[Brief]
Reproduce the material below word for word, leaving out the pictures.

[Data to process]
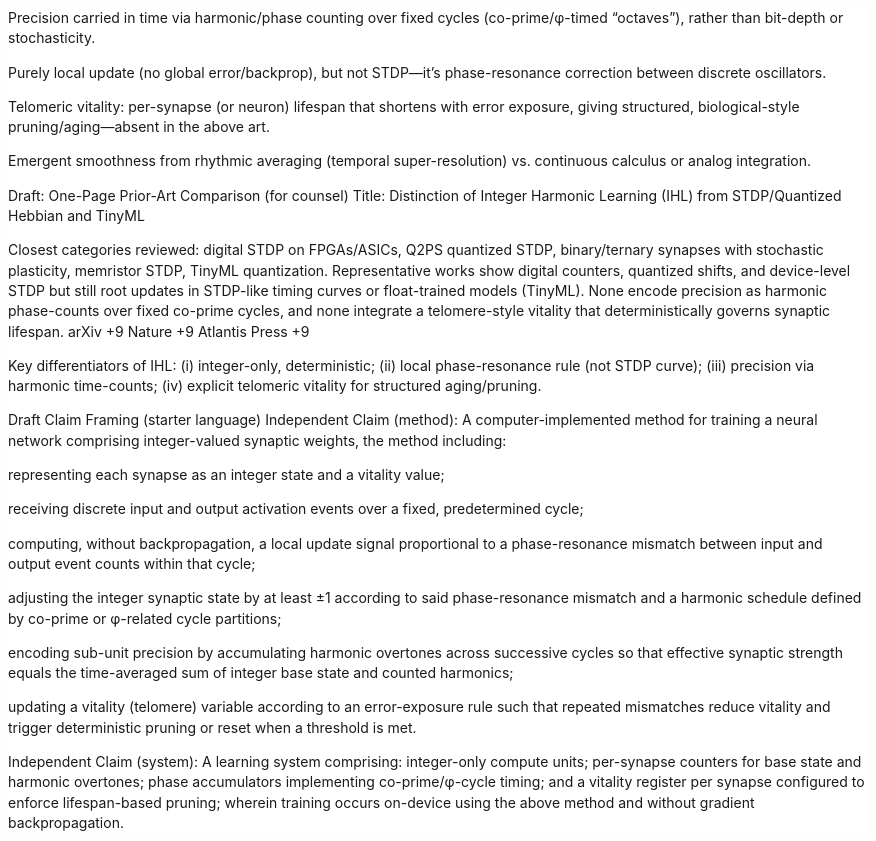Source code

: Precision carried in time via harmonic/phase counting over fixed cycles (co-prime/φ-timed “octaves”), rather than bit-depth or stochasticity.

Purely local update (no global error/backprop), but not STDP—it’s phase-resonance correction between discrete oscillators.

Telomeric vitality: per-synapse (or neuron) lifespan that shortens with error exposure, giving structured, biological-style pruning/aging—absent in the above art.

Emergent smoothness from rhythmic averaging (temporal super-resolution) vs. continuous calculus or analog integration.

Draft: One-Page Prior-Art Comparison (for counsel)
Title: Distinction of Integer Harmonic Learning (IHL) from STDP/Quantized Hebbian and TinyML

Closest categories reviewed: digital STDP on FPGAs/ASICs, Q2PS quantized STDP, binary/ternary synapses with stochastic plasticity, memristor STDP, TinyML quantization. Representative works show digital counters, quantized shifts, and device-level STDP but still root updates in STDP-like timing curves or float-trained models (TinyML). None encode precision as harmonic phase-counts over fixed co-prime cycles, and none integrate a telomere-style vitality that deterministically governs synaptic lifespan. 
arXiv
+9
Nature
+9
Atlantis Press
+9

Key differentiators of IHL: (i) integer-only, deterministic; (ii) local phase-resonance rule (not STDP curve); (iii) precision via harmonic time-counts; (iv) explicit telomeric vitality for structured aging/pruning.

Draft Claim Framing (starter language)
Independent Claim (method):
A computer-implemented method for training a neural network comprising integer-valued synaptic weights, the method including:

representing each synapse as an integer state and a vitality value;

receiving discrete input and output activation events over a fixed, predetermined cycle;

computing, without backpropagation, a local update signal proportional to a phase-resonance mismatch between input and output event counts within that cycle;

adjusting the integer synaptic state by at least ±1 according to said phase-resonance mismatch and a harmonic schedule defined by co-prime or φ-related cycle partitions;

encoding sub-unit precision by accumulating harmonic overtones across successive cycles so that effective synaptic strength equals the time-averaged sum of integer base state and counted harmonics;

updating a vitality (telomere) variable according to an error-exposure rule such that repeated mismatches reduce vitality and trigger deterministic pruning or reset when a threshold is met.

Independent Claim (system):
A learning system comprising: integer-only compute units; per-synapse counters for base state and harmonic overtones; phase accumulators implementing co-prime/φ-cycle timing; and a vitality register per synapse configured to enforce lifespan-based pruning; wherein training occurs on-device using the above method and without gradient backpropagation.
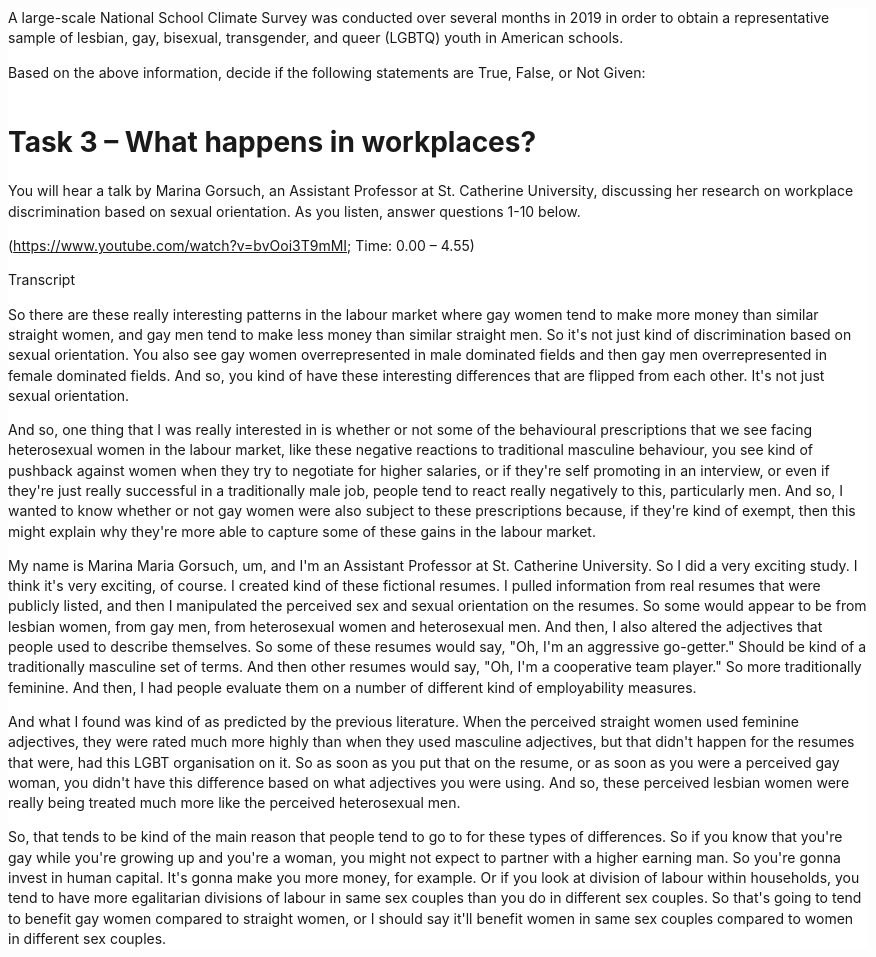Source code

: A large-scale National School Climate Survey was conducted over several months in 2019 in order to obtain a representative sample of lesbian, gay, bisexual, transgender, and queer (LGBTQ) youth in American schools.

Based on the above information, decide if the following statements are True, False, or Not Given:

# Task 3 – What happens in workplaces?

You will hear a talk by Marina Gorsuch, an Assistant Professor at St. Catherine University, discussing her research on workplace discrimination based on sexual orientation. As you listen, answer questions 1-10 below.

(https://www.youtube.com/watch?v=bvOoi3T9mMI; Time: 0.00 – 4.55)

Transcript

So there are these really interesting patterns in the labour market where gay women tend to make more money than similar straight women, and gay men tend to make less money than similar straight men. So it's not just kind of discrimination based on sexual orientation. You also see gay women overrepresented in male dominated fields and then gay men overrepresented in female dominated fields. And so, you kind of have these interesting differences that are flipped from each other. It's not just sexual orientation.

And so, one thing that I was really interested in is whether or not some of the behavioural prescriptions that we see facing heterosexual women in the labour market, like these negative reactions to traditional masculine behaviour, you see kind of pushback against women when they try to negotiate for higher salaries, or if they're self promoting in an interview, or even if they're just really successful in a traditionally male job, people tend to react really negatively to this, particularly men. And so, I wanted to know whether or not gay women were also subject to these prescriptions because, if they're kind of exempt, then this might explain why they're more able to capture some of these gains in the labour market.

My name is Marina Maria Gorsuch, um, and I'm an Assistant Professor at St. Catherine University. So I did a very exciting study. I think it's very exciting, of course. I created kind of these fictional resumes. I pulled information from real resumes that were publicly listed, and then I manipulated the perceived sex and sexual orientation on the resumes. So some would appear to be from lesbian women, from gay men, from heterosexual women and heterosexual men. And then, I also altered the adjectives that people used to describe themselves. So some of these resumes would say, "Oh, I'm an aggressive go-getter." Should be kind of a traditionally masculine set of terms. And then other resumes would say, "Oh, I'm a cooperative team player." So more traditionally feminine. And then, I had people evaluate them on a number of different kind of employability measures.

And what I found was kind of as predicted by the previous literature. When the perceived straight women used feminine adjectives, they were rated much more highly than when they used masculine adjectives, but that didn't happen for the resumes that were, had this LGBT organisation on it. So as soon as you put that on the resume, or as soon as you were a perceived gay woman, you didn't have this difference based on what adjectives you were using. And so, these perceived lesbian women were really being treated much more like the perceived heterosexual men.

So, that tends to be kind of the main reason that people tend to go to for these types of differences. So if you know that you're gay while you're growing up and you're a woman, you might not expect to partner with a higher earning man. So you're gonna invest in human capital. It's gonna make you more money, for example. Or if you look at division of labour within households, you tend to have more egalitarian divisions of labour in same sex couples than you do in different sex couples. So that's going to tend to benefit gay women compared to straight women, or I should say it'll benefit women in same sex couples compared to women in different sex couples.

[Completed task]
Source code

: Precision carried in time via harmonic/phase counting over fixed cycles (co-prime/φ-timed “octaves”), rather than bit-depth or stochasticity.

Purely local update (no global error/backprop), but not STDP—it’s phase-resonance correction between discrete oscillators.

Telomeric vitality: per-synapse (or neuron) lifespan that shortens with error exposure, giving structured, biological-style pruning/aging—absent in the above art.

Emergent smoothness from rhythmic averaging (temporal super-resolution) vs. continuous calculus or analog integration.

Draft: One-Page Prior-Art Comparison (for counsel)
Title: Distinction of Integer Harmonic Learning (IHL) from STDP/Quantized Hebbian and TinyML

Closest categories reviewed: digital STDP on FPGAs/ASICs, Q2PS quantized STDP, binary/ternary synapses with stochastic plasticity, memristor STDP, TinyML quantization. Representative works show digital counters, quantized shifts, and device-level STDP but still root updates in STDP-like timing curves or float-trained models (TinyML). None encode precision as harmonic phase-counts over fixed co-prime cycles, and none integrate a telomere-style vitality that deterministically governs synaptic lifespan. 
arXiv
+9
Nature
+9
Atlantis Press
+9

Key differentiators of IHL: (i) integer-only, deterministic; (ii) local phase-resonance rule (not STDP curve); (iii) precision via harmonic time-counts; (iv) explicit telomeric vitality for structured aging/pruning.

Draft Claim Framing (starter language)
Independent Claim (method):
A computer-implemented method for training a neural network comprising integer-valued synaptic weights, the method including:

representing each synapse as an integer state and a vitality value;

receiving discrete input and output activation events over a fixed, predetermined cycle;

computing, without backpropagation, a local update signal proportional to a phase-resonance mismatch between input and output event counts within that cycle;

adjusting the integer synaptic state by at least ±1 according to said phase-resonance mismatch and a harmonic schedule defined by co-prime or φ-related cycle partitions;

encoding sub-unit precision by accumulating harmonic overtones across successive cycles so that effective synaptic strength equals the time-averaged sum of integer base state and counted harmonics;

updating a vitality (telomere) variable according to an error-exposure rule such that repeated mismatches reduce vitality and trigger deterministic pruning or reset when a threshold is met.

Independent Claim (system):
A learning system comprising: integer-only compute units; per-synapse counters for base state and harmonic overtones; phase accumulators implementing co-prime/φ-cycle timing; and a vitality register per synapse configured to enforce lifespan-based pruning; wherein training occurs on-device using the above method and without gradient backpropagation.
Source code

: A large-scale National School Climate Survey was conducted over several months in 2019 in order to obtain a representative sample of lesbian, gay, bisexual, transgender, and queer (LGBTQ) youth in American schools.

Based on the above information, decide if the following statements are True, False, or Not Given:

# Task 3 – What happens in workplaces?

You will hear a talk by Marina Gorsuch, an Assistant Professor at St. Catherine University, discussing her research on workplace discrimination based on sexual orientation. As you listen, answer questions 1-10 below.

(https://www.youtube.com/watch?v=bvOoi3T9mMI; Time: 0.00 – 4.55)

Transcript

So there are these really interesting patterns in the labour market where gay women tend to make more money than similar straight women, and gay men tend to make less money than similar straight men. So it's not just kind of discrimination based on sexual orientation. You also see gay women overrepresented in male dominated fields and then gay men overrepresented in female dominated fields. And so, you kind of have these interesting differences that are flipped from each other. It's not just sexual orientation.

And so, one thing that I was really interested in is whether or not some of the behavioural prescriptions that we see facing heterosexual women in the labour market, like these negative reactions to traditional masculine behaviour, you see kind of pushback against women when they try to negotiate for higher salaries, or if they're self promoting in an interview, or even if they're just really successful in a traditionally male job, people tend to react really negatively to this, particularly men. And so, I wanted to know whether or not gay women were also subject to these prescriptions because, if they're kind of exempt, then this might explain why they're more able to capture some of these gains in the labour market.

My name is Marina Maria Gorsuch, um, and I'm an Assistant Professor at St. Catherine University. So I did a very exciting study. I think it's very exciting, of course. I created kind of these fictional resumes. I pulled information from real resumes that were publicly listed, and then I manipulated the perceived sex and sexual orientation on the resumes. So some would appear to be from lesbian women, from gay men, from heterosexual women and heterosexual men. And then, I also altered the adjectives that people used to describe themselves. So some of these resumes would say, "Oh, I'm an aggressive go-getter." Should be kind of a traditionally masculine set of terms. And then other resumes would say, "Oh, I'm a cooperative team player." So more traditionally feminine. And then, I had people evaluate them on a number of different kind of employability measures.

And what I found was kind of as predicted by the previous literature. When the perceived straight women used feminine adjectives, they were rated much more highly than when they used masculine adjectives, but that didn't happen for the resumes that were, had this LGBT organisation on it. So as soon as you put that on the resume, or as soon as you were a perceived gay woman, you didn't have this difference based on what adjectives you were using. And so, these perceived lesbian women were really being treated much more like the perceived heterosexual men.

So, that tends to be kind of the main reason that people tend to go to for these types of differences. So if you know that you're gay while you're growing up and you're a woman, you might not expect to partner with a higher earning man. So you're gonna invest in human capital. It's gonna make you more money, for example. Or if you look at division of labour within households, you tend to have more egalitarian divisions of labour in same sex couples than you do in different sex couples. So that's going to tend to benefit gay women compared to straight women, or I should say it'll benefit women in same sex couples compared to women in different sex couples.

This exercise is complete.